On Tue, Oct 6, 2015 at 8:53 AM, Jeremy Stanley <fungi@yuggoth.org> wrote:
> On 2015-10-06 09:28:56 +0200 (+0200), Thomas Goirand wrote:
>> Master != kilo. It still means that I have to do all of the backport
>> work by myself.
> [...]
>> I know that it's the common assumption that, as the package maintainer
>> in Debian, I should volunteer to fix any issue in the 6+ million lines
>> of code in OpenStack ! :)
>>
>> I do try to fix things when I can. But unfortunately, this doesn't scale
>> well enough... In this particular case, it was really too much work.
>
> That is the trade-off you make by choosing to maintain as many
> packages as you do. You can obviously either spend time contributing
> stable backports upstream or time packaging software. Just accept
> that, as with Debian itself, "stable" means OpenStack upstream makes
> the bare minimum alterations necessary. This includes, in some
> cases, continuing to test the software in those branches with
> dependencies which were contemporary to the corresponding releases
> rather than chasing ever changing behavior in them. Sometimes it is
> done for expediency due to lack of interested volunteer effort, and
> sometimes out of necessity because dependencies may simply conflict
> in unresolvable ways.

And to be fair, this has been discussed many times on the mailing list
with you Thomas.
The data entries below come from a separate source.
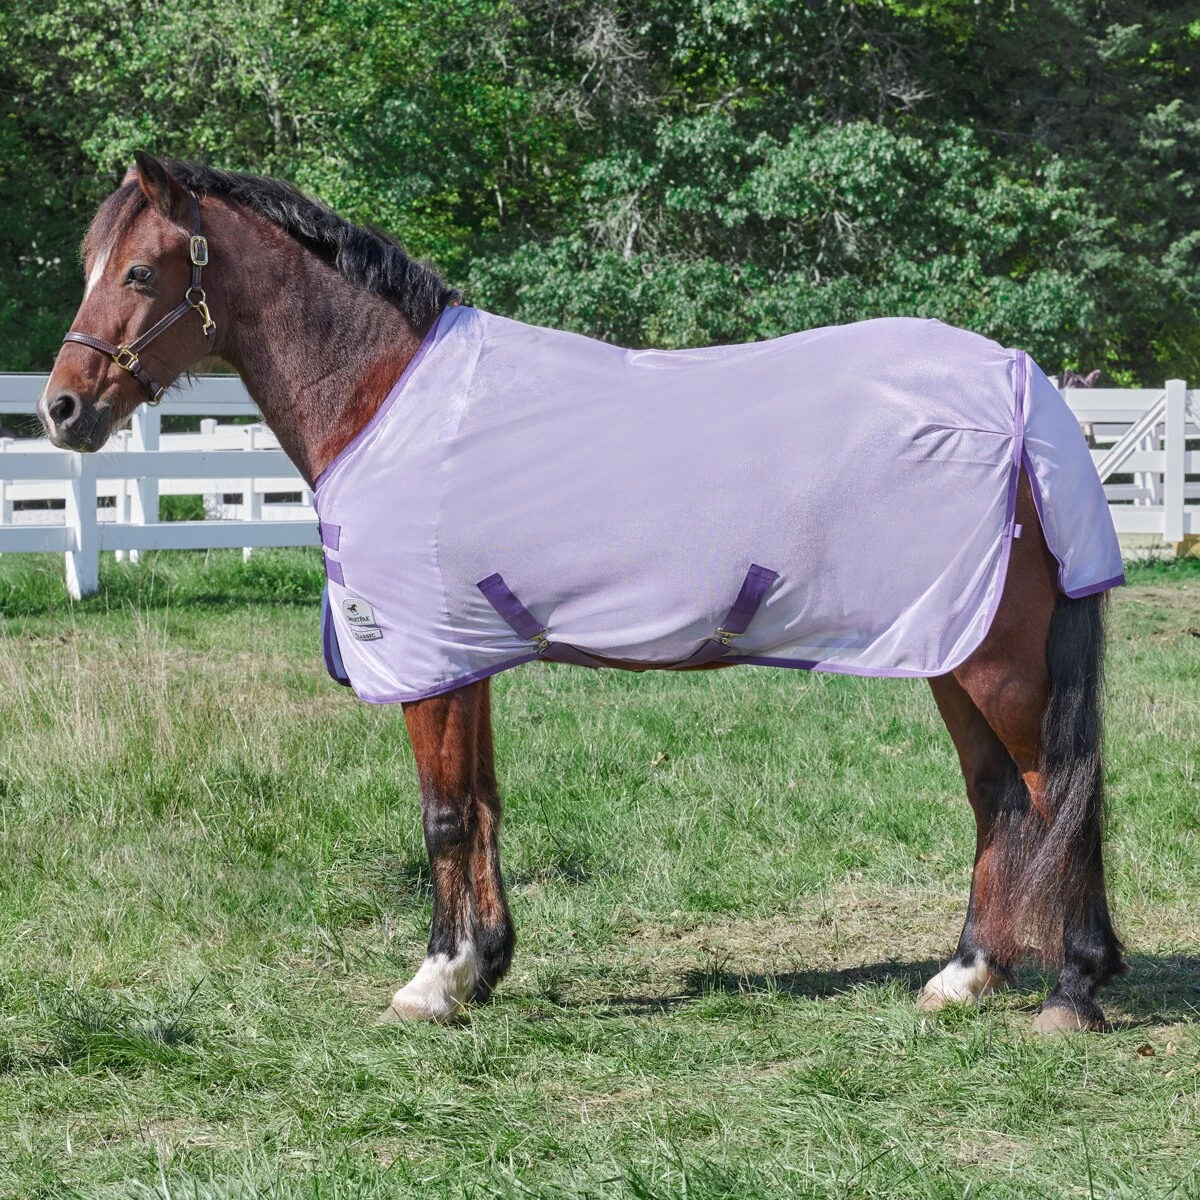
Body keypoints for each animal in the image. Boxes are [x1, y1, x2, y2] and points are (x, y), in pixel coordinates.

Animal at [40, 152, 1127, 1033]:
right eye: (91, 267)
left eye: (140, 272)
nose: (62, 408)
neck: (388, 399)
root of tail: (1021, 385)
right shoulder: (465, 655)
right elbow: (481, 804)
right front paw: (483, 966)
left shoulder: (428, 660)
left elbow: (441, 815)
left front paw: (434, 981)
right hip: (948, 644)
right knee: (1000, 799)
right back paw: (967, 976)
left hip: (997, 659)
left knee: (1055, 793)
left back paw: (1074, 987)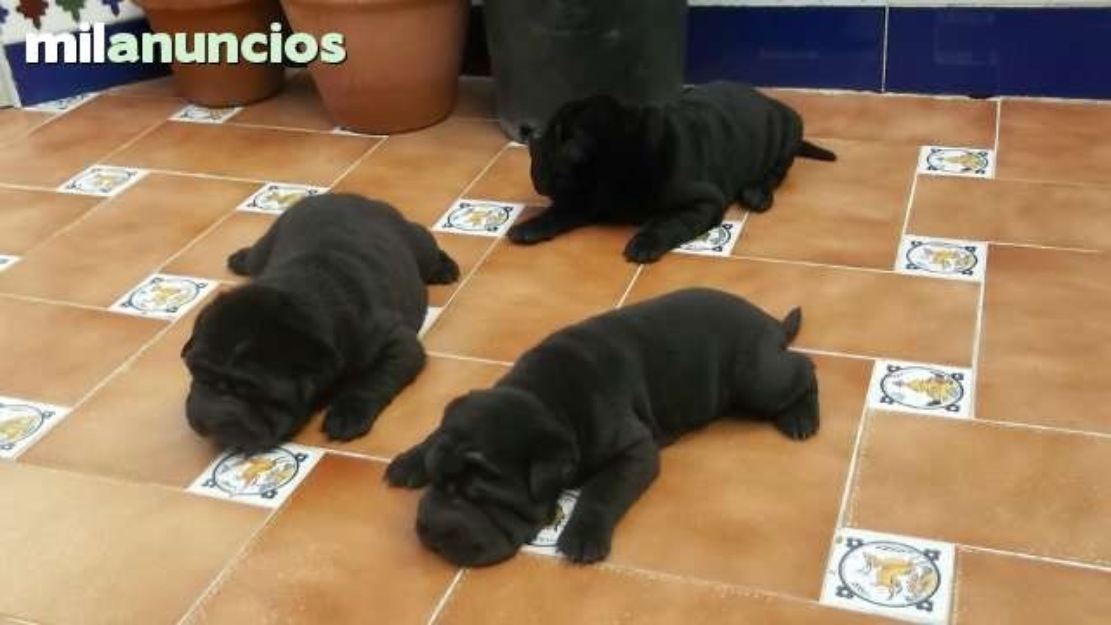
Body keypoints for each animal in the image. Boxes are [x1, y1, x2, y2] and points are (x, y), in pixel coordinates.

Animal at [182, 193, 459, 452]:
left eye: (249, 390)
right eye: (197, 375)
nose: (209, 419)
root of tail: (342, 195)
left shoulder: (398, 344)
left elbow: (374, 379)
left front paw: (348, 413)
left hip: (417, 245)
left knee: (427, 248)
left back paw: (444, 268)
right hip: (267, 244)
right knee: (254, 256)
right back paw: (240, 257)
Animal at [386, 286, 822, 568]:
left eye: (478, 496)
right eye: (436, 481)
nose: (427, 527)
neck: (546, 400)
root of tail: (769, 320)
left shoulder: (634, 450)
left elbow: (602, 491)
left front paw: (582, 535)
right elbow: (437, 436)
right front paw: (411, 458)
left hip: (757, 378)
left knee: (804, 368)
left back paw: (802, 417)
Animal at [508, 80, 835, 261]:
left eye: (551, 137)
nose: (530, 136)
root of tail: (768, 99)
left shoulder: (704, 201)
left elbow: (668, 222)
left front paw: (644, 242)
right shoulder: (588, 198)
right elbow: (560, 211)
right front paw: (531, 225)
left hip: (789, 129)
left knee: (778, 170)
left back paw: (757, 193)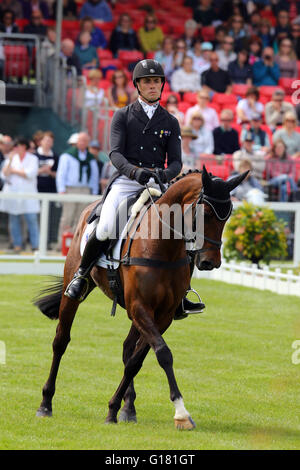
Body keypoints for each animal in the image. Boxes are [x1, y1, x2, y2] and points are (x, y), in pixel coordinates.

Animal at [34, 165, 247, 430]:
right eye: (205, 213)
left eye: (227, 216)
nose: (210, 262)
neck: (162, 245)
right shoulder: (140, 307)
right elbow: (163, 354)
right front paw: (181, 413)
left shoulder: (162, 315)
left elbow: (137, 360)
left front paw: (115, 409)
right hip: (76, 290)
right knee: (60, 341)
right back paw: (46, 403)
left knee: (127, 349)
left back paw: (129, 408)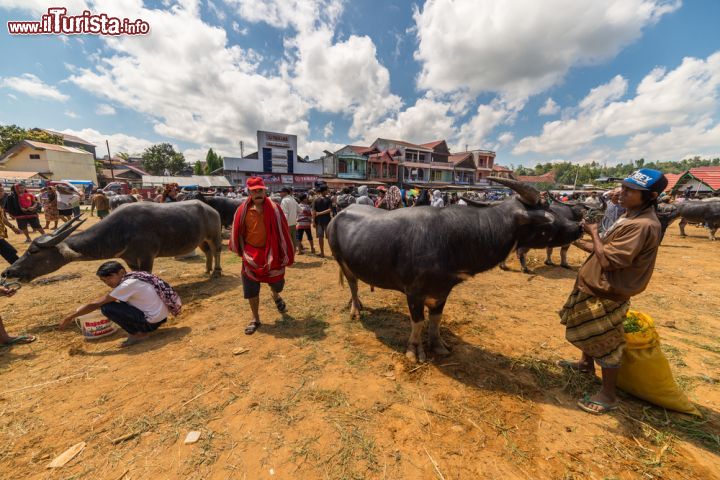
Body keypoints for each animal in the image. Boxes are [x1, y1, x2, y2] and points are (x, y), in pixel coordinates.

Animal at [2, 199, 222, 282]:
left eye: (34, 251)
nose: (8, 271)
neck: (119, 230)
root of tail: (209, 208)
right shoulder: (129, 258)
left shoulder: (147, 256)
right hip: (200, 239)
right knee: (207, 252)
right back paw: (207, 270)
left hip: (214, 234)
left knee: (217, 250)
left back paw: (217, 272)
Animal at [330, 178, 584, 362]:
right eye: (548, 217)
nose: (579, 226)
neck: (452, 238)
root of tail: (338, 215)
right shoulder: (413, 293)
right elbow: (417, 322)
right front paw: (415, 350)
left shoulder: (442, 291)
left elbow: (436, 320)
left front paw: (438, 345)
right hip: (341, 261)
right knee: (353, 284)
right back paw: (355, 309)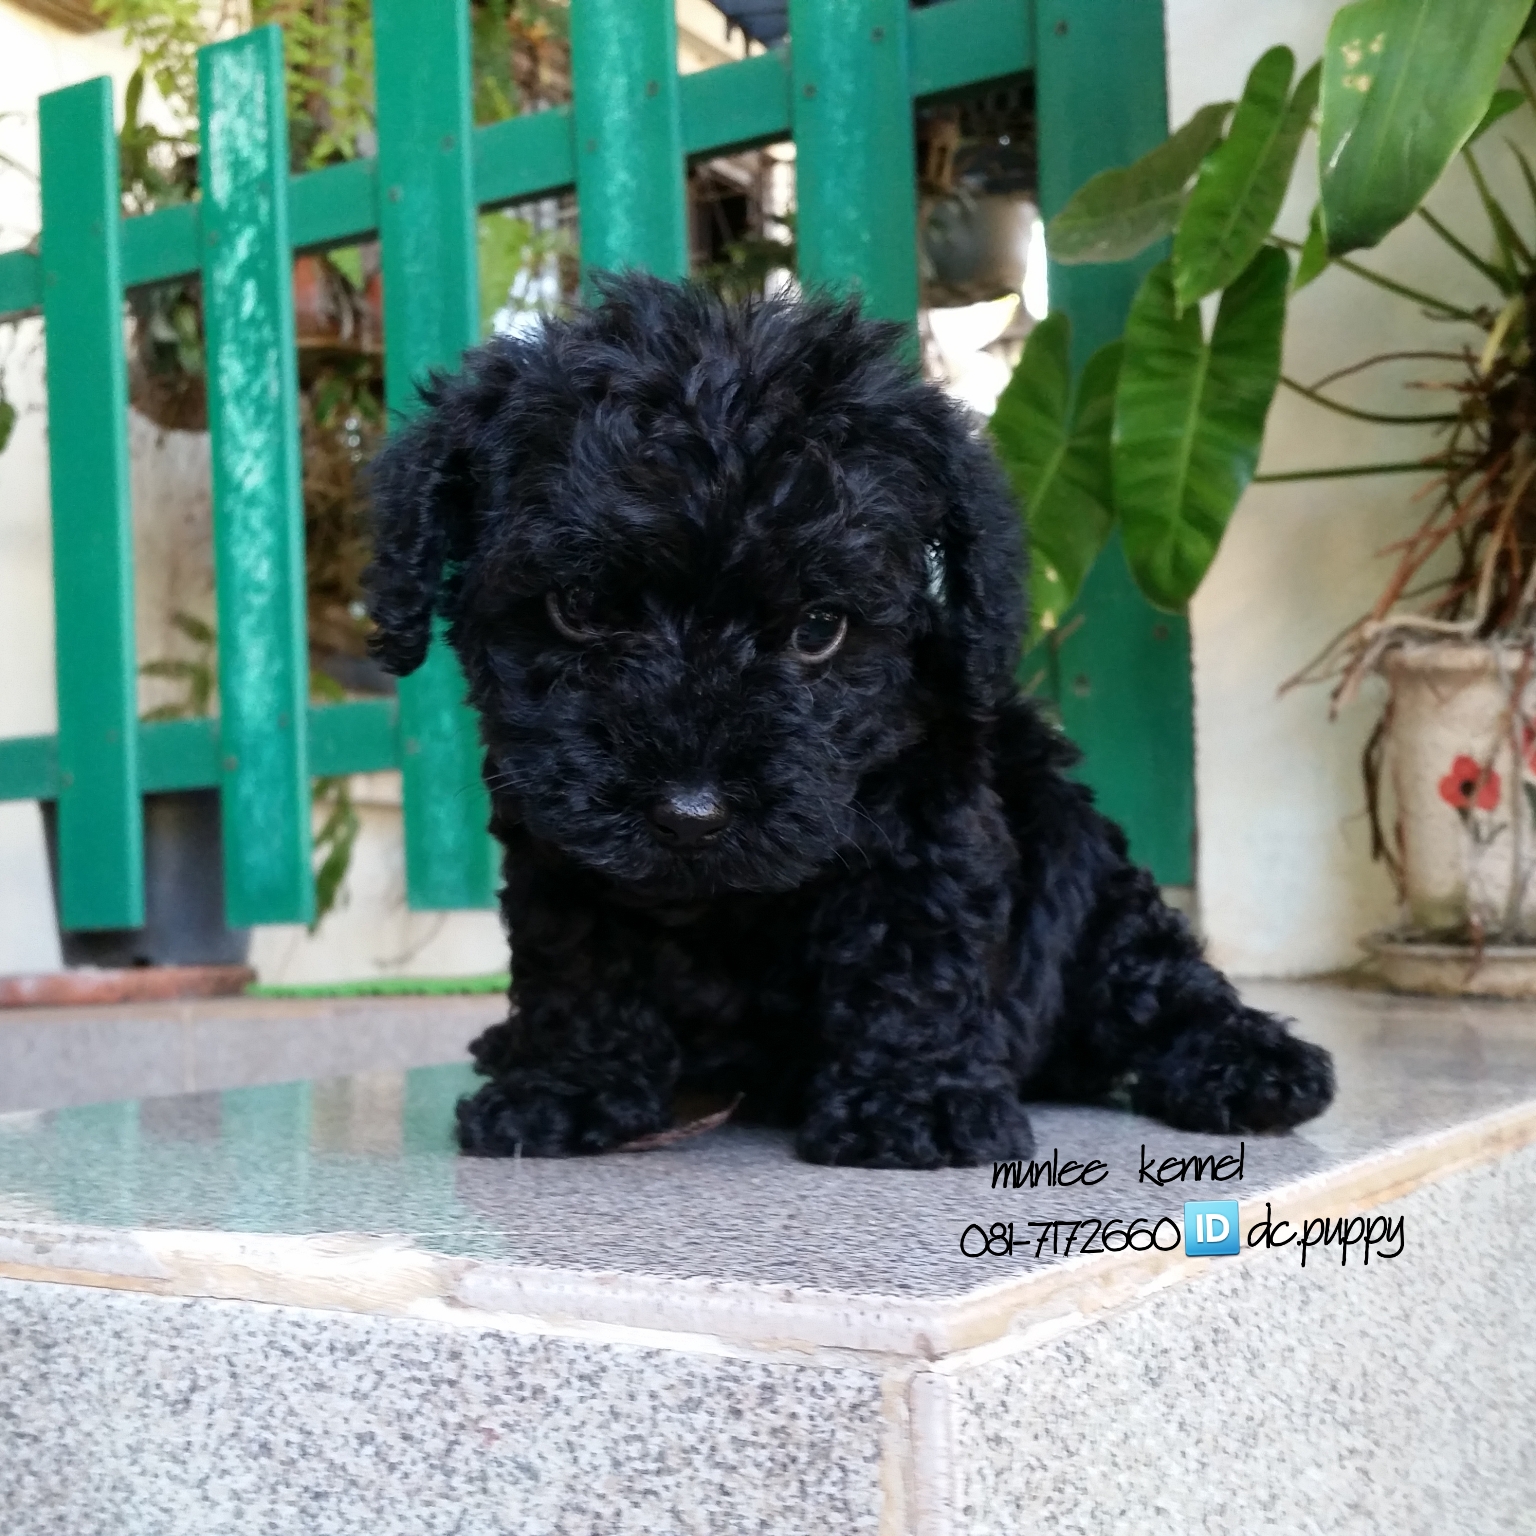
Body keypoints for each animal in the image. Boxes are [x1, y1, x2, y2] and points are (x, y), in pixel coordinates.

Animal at [363, 273, 1334, 1169]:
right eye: (575, 609)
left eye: (819, 628)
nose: (691, 813)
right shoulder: (560, 846)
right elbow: (579, 958)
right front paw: (565, 1089)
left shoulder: (927, 818)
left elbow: (911, 944)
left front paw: (915, 1105)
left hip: (1078, 859)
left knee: (1147, 974)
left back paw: (1249, 1063)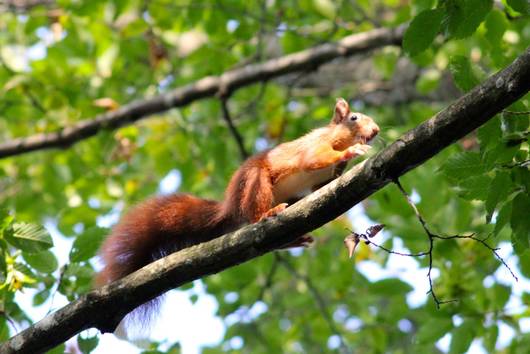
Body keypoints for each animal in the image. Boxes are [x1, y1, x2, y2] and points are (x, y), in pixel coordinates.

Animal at [94, 97, 376, 332]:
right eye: (354, 118)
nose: (375, 131)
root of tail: (230, 208)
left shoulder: (321, 182)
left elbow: (322, 185)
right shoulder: (313, 146)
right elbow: (313, 159)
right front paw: (351, 152)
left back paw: (295, 239)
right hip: (255, 182)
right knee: (254, 217)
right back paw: (268, 214)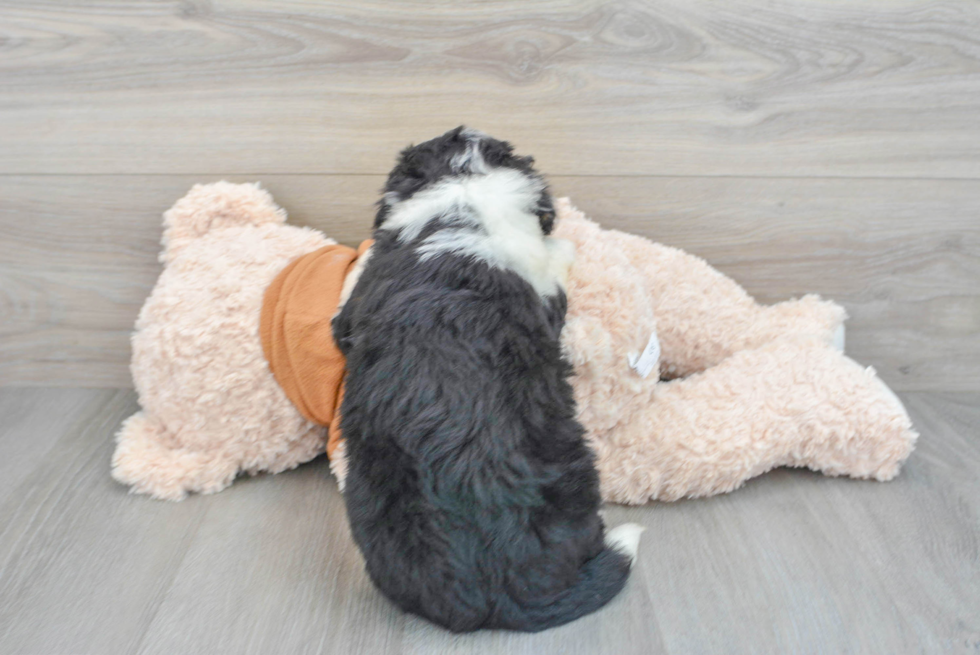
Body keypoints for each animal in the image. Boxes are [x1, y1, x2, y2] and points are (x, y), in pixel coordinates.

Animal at [334, 125, 644, 632]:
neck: (461, 195)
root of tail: (509, 598)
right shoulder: (545, 295)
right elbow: (555, 263)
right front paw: (565, 246)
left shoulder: (353, 308)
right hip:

The ratio of cores to stable maintenance cores is
probably something upwards of 5:1. Most of the latter group are also
members of the former group which means they have double the
responsibility (if not more, because stable maintenance is a lot more
involved than a place on the regular core reviewer team). The reality
is that stable packages relying on versions that were contemporary at
the time of their release is very very reasonable (and that's how,
e.g., stable linux distros work). After all "stable" is just the name
for "broken in ways we know about", otherwise one would call it
"perfect" for being forever in a working state under all unexpected
conditions (which no piece of software really is).